Editorial: Deer culling is a good model for the North Fork
The Nassau Point Property Owners Association is addressing the overpopulation of deer in its community in the one way that has proven to be successful: a cull. For the second year in a row, the association has hired a nonprofit group of volunteers to reduce the deer population through bowhunting.
This is very welcome news for the North Fork, where the deer population is out of control. There are not just hundreds too many deer in Riverhead and Southold, but thousands. This causes hundreds of car accidents a year, with related insurance costs, and adversely impacts our natural environment as the deer continue to eat away at the understory of our woodlands.
To protect crops and plants, farmers, and even some homeowners, have installed eight-foot fences around their properties. These fences may keep the deer out, but they also push them onto other properties and into backyards where they do great damage.
A far more serious issue, of course, is tick-borne disease, which has spiked in proportion to the deer population, including the potentially crippling Lyme disease and a life-threatening allergy caused by the bite of an even scarier menace, the lone star tick.
It’s probably only a matter of time until local or state health authorities declare a state of emergency related to tick-borne illnesses.
Property owners on Nassau Point in Cutchogue say the area is simply overrun by deer. In truth, there probably shouldn’t be any deer on Nassau Point because of the number of houses, but gardens and some open wooded lots have attracted them in great numbers. There is no question that these deer, in these numbers, are a menace to the health and safety of residents and to the natural environment itself.
The association’s hiring of Hamilton Archers Inc. is a very welcome development and should encourage other communities in Riverhead and Southold towns to do the same. Individual homeowners can give hunters permission to hunt on their land during the recreational hunting season, Oct. 1 to Jan. 1 for bowhunting and Jan. 7-31 for shotgun hunting.
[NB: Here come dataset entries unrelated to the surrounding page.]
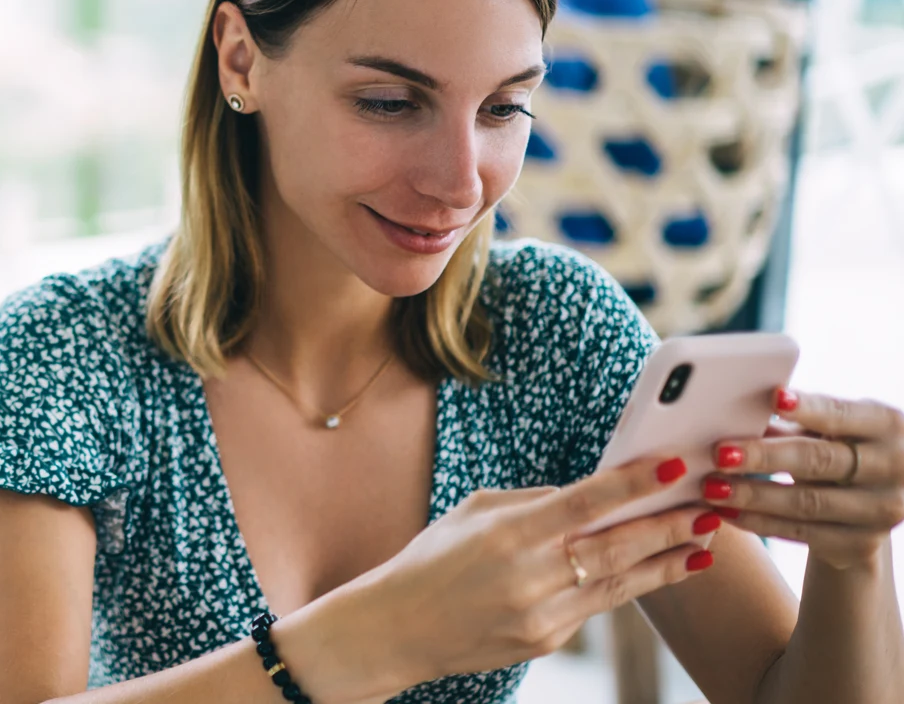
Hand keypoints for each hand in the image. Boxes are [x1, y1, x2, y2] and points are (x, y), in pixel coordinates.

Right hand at [354, 456, 717, 683]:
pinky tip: (654, 570)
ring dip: (665, 561)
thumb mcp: (474, 513)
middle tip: (710, 506)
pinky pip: (593, 607)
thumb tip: (590, 493)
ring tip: (702, 542)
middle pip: (617, 547)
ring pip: (621, 584)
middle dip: (669, 525)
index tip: (674, 466)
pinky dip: (625, 585)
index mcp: (508, 533)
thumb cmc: (433, 559)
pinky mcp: (546, 641)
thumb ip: (532, 502)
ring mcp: (541, 615)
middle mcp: (530, 576)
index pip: (585, 502)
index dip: (634, 484)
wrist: (398, 627)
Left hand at [706, 387, 903, 570]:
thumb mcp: (826, 429)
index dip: (810, 408)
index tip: (773, 397)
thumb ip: (790, 418)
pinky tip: (726, 512)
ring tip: (711, 487)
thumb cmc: (837, 447)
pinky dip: (759, 522)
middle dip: (765, 457)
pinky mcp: (860, 544)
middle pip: (820, 461)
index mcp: (888, 426)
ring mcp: (880, 511)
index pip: (844, 415)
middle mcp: (895, 469)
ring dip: (753, 495)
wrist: (872, 503)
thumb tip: (729, 409)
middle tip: (718, 453)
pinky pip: (801, 532)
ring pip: (807, 502)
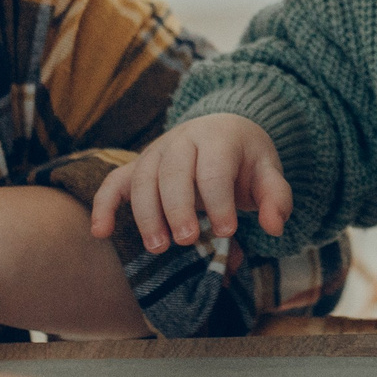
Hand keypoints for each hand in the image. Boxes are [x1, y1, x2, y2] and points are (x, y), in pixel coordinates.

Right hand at [89, 114, 292, 254]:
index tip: (227, 231)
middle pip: (173, 172)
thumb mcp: (268, 172)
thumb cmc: (245, 159)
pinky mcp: (138, 166)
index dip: (219, 201)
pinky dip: (103, 205)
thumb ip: (276, 197)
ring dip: (146, 214)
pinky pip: (113, 181)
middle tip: (187, 240)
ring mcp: (156, 151)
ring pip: (142, 178)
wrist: (223, 129)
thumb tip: (274, 226)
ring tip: (158, 247)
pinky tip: (100, 232)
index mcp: (218, 137)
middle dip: (178, 208)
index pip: (213, 169)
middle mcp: (183, 139)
The hiring of Hamilton Archers is a game changer because the property owners association secured a “nuisance” permit from the New York State Department of Environmental Conservation. Addressing the overpopulation of deer with a nuisance permit allows hunting to go on outside of the limits of the recreational seasons.
It also saves hunters the time and trouble of going door-to-door for permission from property owners; the association’s nuisance permit gives them the go-ahead to hunt.
This is a big step forward and other communities should take note. Seeing a herd of deer in your backyard is not normal; it is, in fact, a sign of a natural world that is badly out of balance. Farmers having to spend thousands of dollars on high fences to protect their crops is not helpful to their bottom lines. Hunting, as opposed to other methods, is the only way to bring down the high numbers of deer. Smaller numbers will bring with them a more hopeful outlook for the diseases that have changed many lives.